Sob viés menos idealizante, relativiza-se a postura interpretativa maximizadora,
para se afirmar concomitantemente que o desenho institucional, em que está inserido o
aplicador do Direito (contexto/meio), influencia, em grande parte, o agir interpretativo,
vale dizer: impacta o processo e o resultado hermenêutico. Diz-se que incentivos ou
constrangimentos (v.g., normas institucionais) podem afetar profundamente o
comportamento dos atores sociais que estejam sob influência desses mecanismos.
Enaltece-se, assim, o valor das instituições – compreendidas como “padrão de conduta
recorrente, valioso e estável, em sua caracterização mais geral”-, chama-se atenção para
o fato de que todos – leia-se: juízes, julgadores administrativos, sujeitos passivos,
advogados ou servidores públicos (ou seja, as “pessoas comuns como o resto de nós”) -
respondem à influência de incentivos e constrangimentos, quando inseridos na relação
instituição-agente. Diga-se, afinal, que “os incentivos são a pedra angular da vida
moderna”.
Os incentivos e os constrangimentos são intervenções que o desenhista (v.g.,
legislador, economista ou o gestor público) concebe, arquiteta e impõe a determinado
cenário. Tem por objetivo impor certa conduta ao agente, tais como, redução de peso
corporal ou ação poluidora, aumento de produtividade laboral ou, até mesmo, motivação
à tomada de decisão. A fixação de prazo é exemplo de mecanismo posto à disposição do
projetista institucional no intuito de moldar, em grande medida, a conduta do agente.
Primariamente, almeja-se uma decisão ou uma deliberação dentro de um interregno
prefixado. Todavia, paralelamente, não se descarta a emergência de efeitos indesejados
em órgãos colegiados, tais como, “consensos alcançados sob mão armada”, isto é,
consensos atingidos de forma apressada em razão da proximidade da data fatal, o que
estimularia os participantes a barganhar por concessões, aumentando, dessa feita, a
probabilidade de consensos falhos e a obtenção de resultados subótimos. Por outro lado,
a ausência de prazo específico permite que certas decisões sejam adiadas por longos
períodos de tempo, a espera de um momento estrategicamente ideal para anunciá-la.

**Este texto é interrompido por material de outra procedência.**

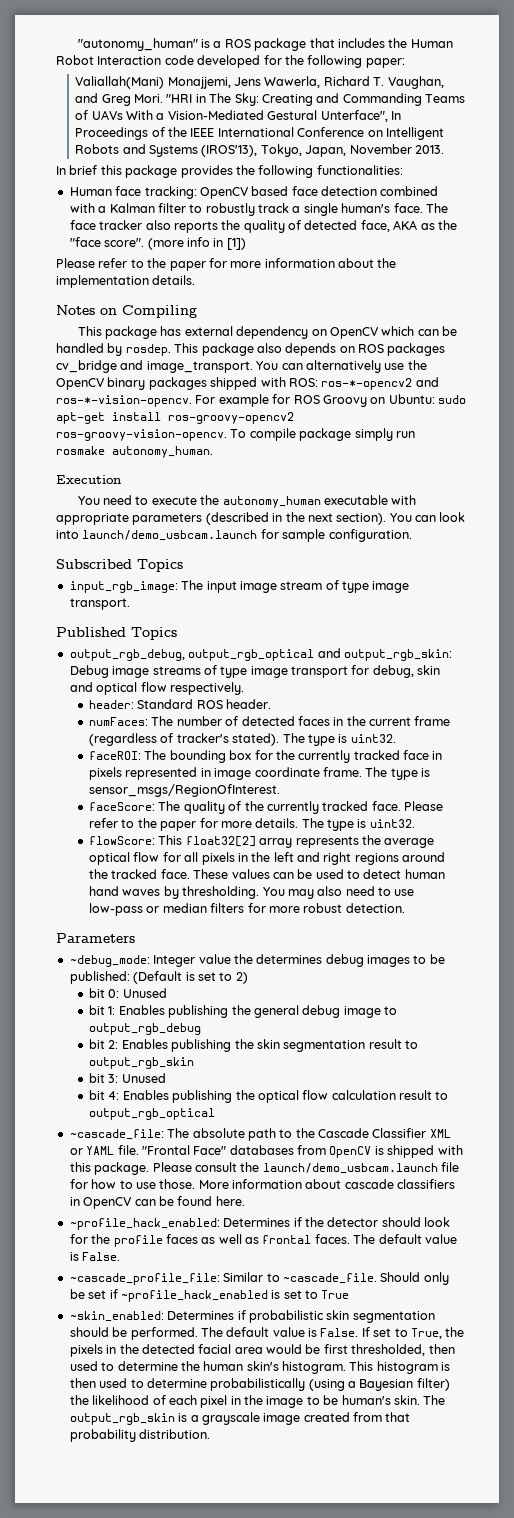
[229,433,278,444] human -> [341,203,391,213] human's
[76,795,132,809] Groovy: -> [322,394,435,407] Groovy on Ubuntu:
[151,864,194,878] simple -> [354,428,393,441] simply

Ao invés de se pautar unicamente no mundo do dever ser, com base na teoria
institucional, explora-se, com maior vigor, a realidade, o mundo do ser, o mundo de
pessoas reais e de instituições vigentes. Constitui-se num exercício muito mais concreto
e problemático, de viés explicativo e prescritivo. Estimulado pelos ensinamentos do
professor Manuel Atienza e combinando a teoria com a empiria, objetiva-se descrever,
explicar e, “sabe-se lá, melhorar as práticas jurídicas e, com isso, as instituições
sociais”. Afastando-se do viés de extrema abstração, generalista e dogmático,
tradicionalmente endossado pela área jurídica, lança-se mão de mecanismos
institucionais analíticos (v.g., prêmios e filtros), os quais auxiliam na compreensão dos
fatos sociais e na avaliação das consequências das ações dos atores envolvidos.

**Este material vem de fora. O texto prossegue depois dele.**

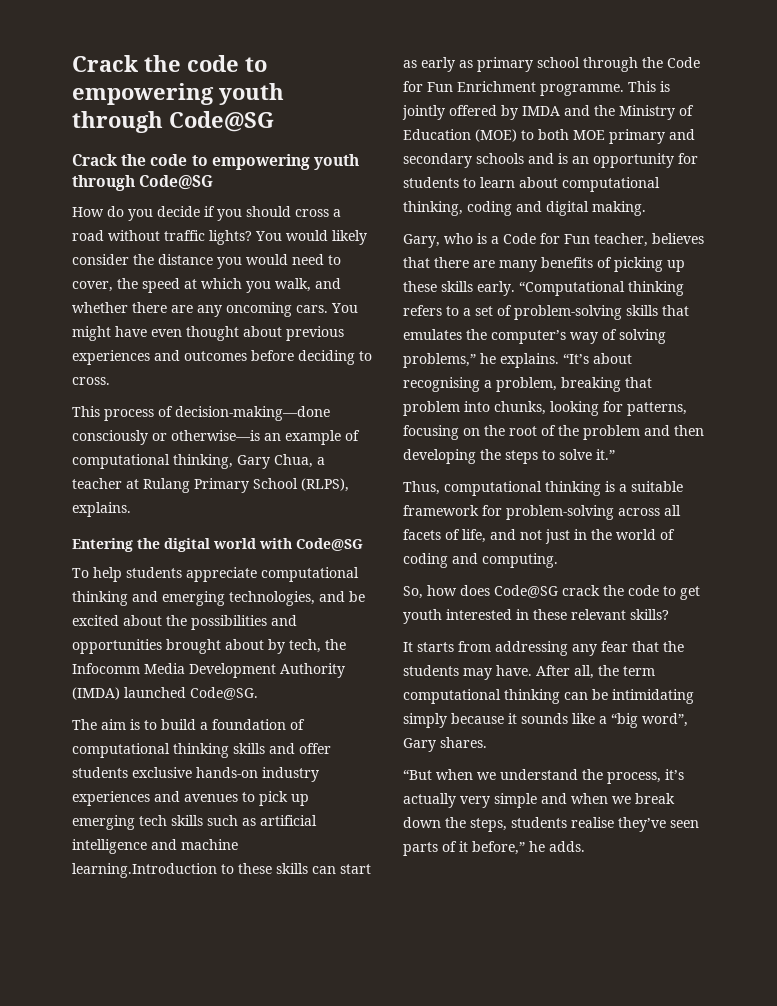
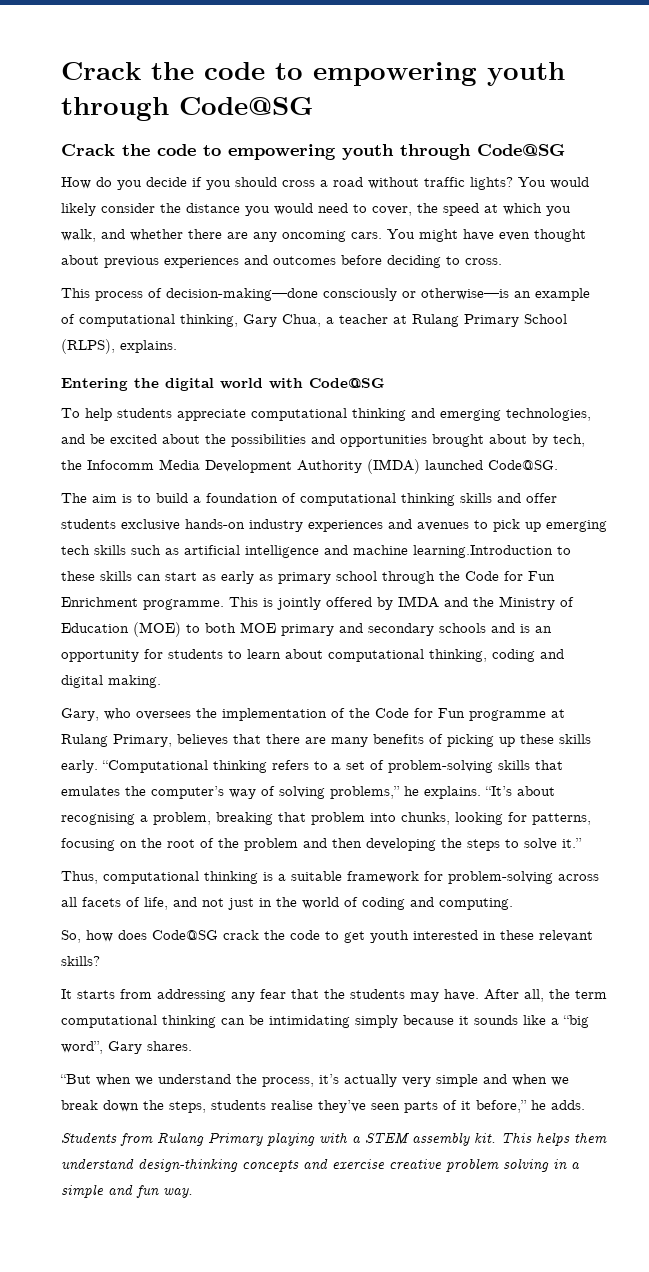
[477,233,648,247] is a Code for Fun teacher, -> [136,708,565,721] [61,734,172,747] oversees the implementation of the Code for Fun programme at Rulang Primary,
(585, 846) none -> [61,1132,607,1146] [61,1158,580,1172] [61,1184,193,1198] // Students from Rulang Primary playing with a STEM assembly kit. This helps them understand design-thinking concepts and exercise creative problem solving in a simple and fun way.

É por isso que, do ponto de vista ora adotado, põem-se em foco as estratégias
decisoras, as estruturas de incentivos atuantes no desenho institucional em que se insere
o intérprete e as potenciais consequências acarretadas por tais estímulos institucionais.

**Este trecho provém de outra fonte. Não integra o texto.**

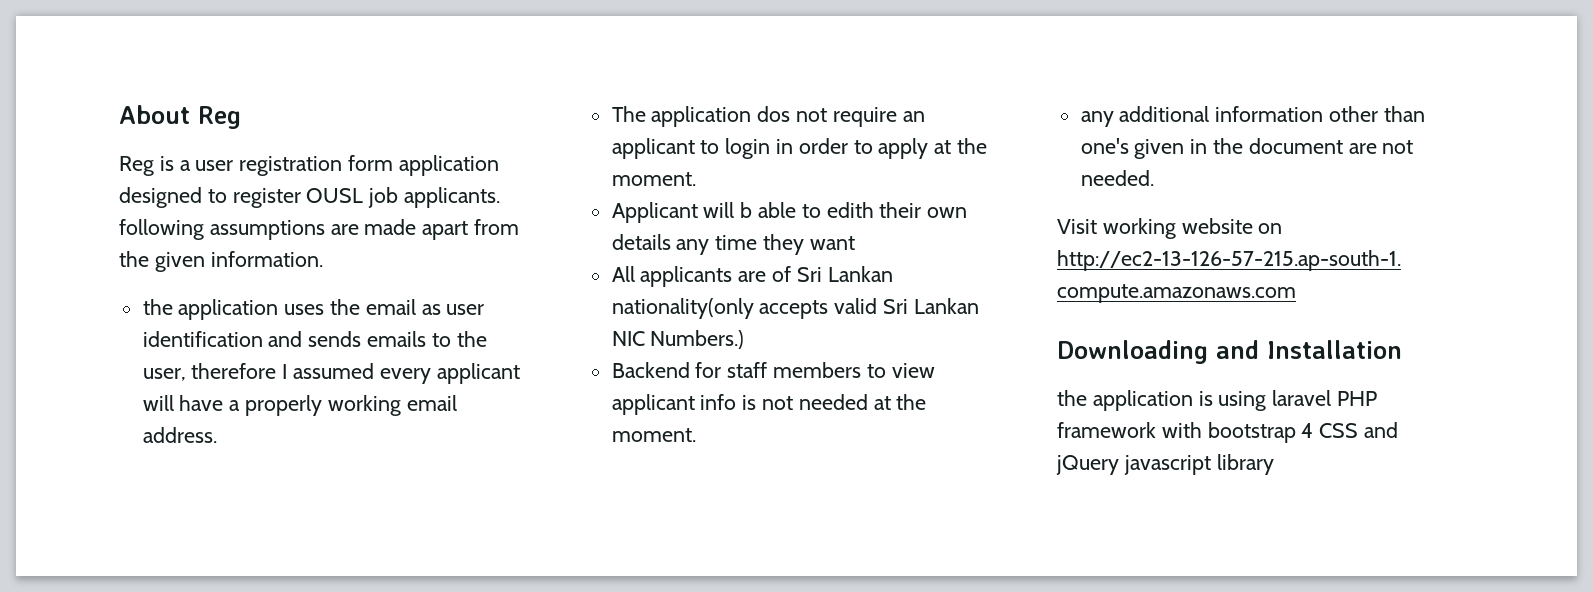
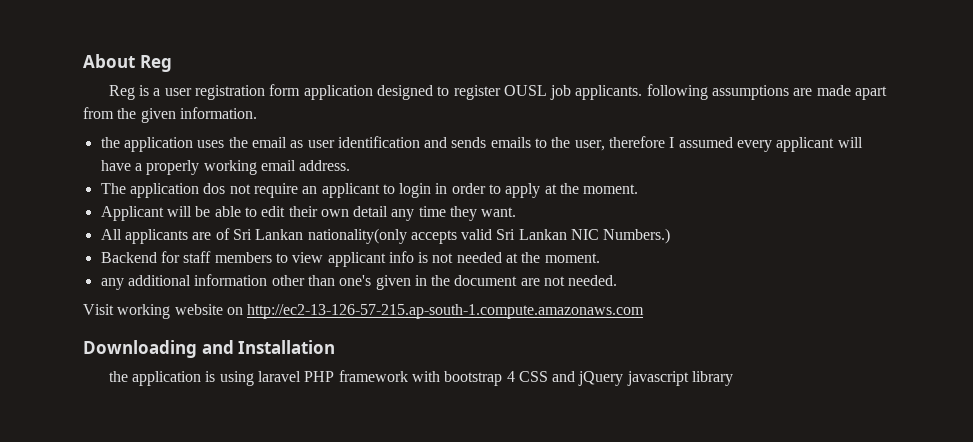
[740,202,753,218] b -> [195,206,211,217] be
[826,202,874,218] edith -> [261,206,286,217] edit
[611,234,671,250] details -> [353,206,389,217] detail
[809,236,855,250] want -> [481,207,517,217] want.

O marco teórico dos desenhos institucionais é que descortina a importância da
influência dos dispositivos institucionais sobre a ação do intérprete.
Sob tal ótica, assevera-se que a interpretação, por se caracterizar pela
multidimensionalidade, é melhor compreendida a partir de uma perspectiva
institucional-otimizadora ou institucional-satisfatória.

Palavras-chave: Interpretação Jurídica; Teoria Institucional; Estratégias Decisórias.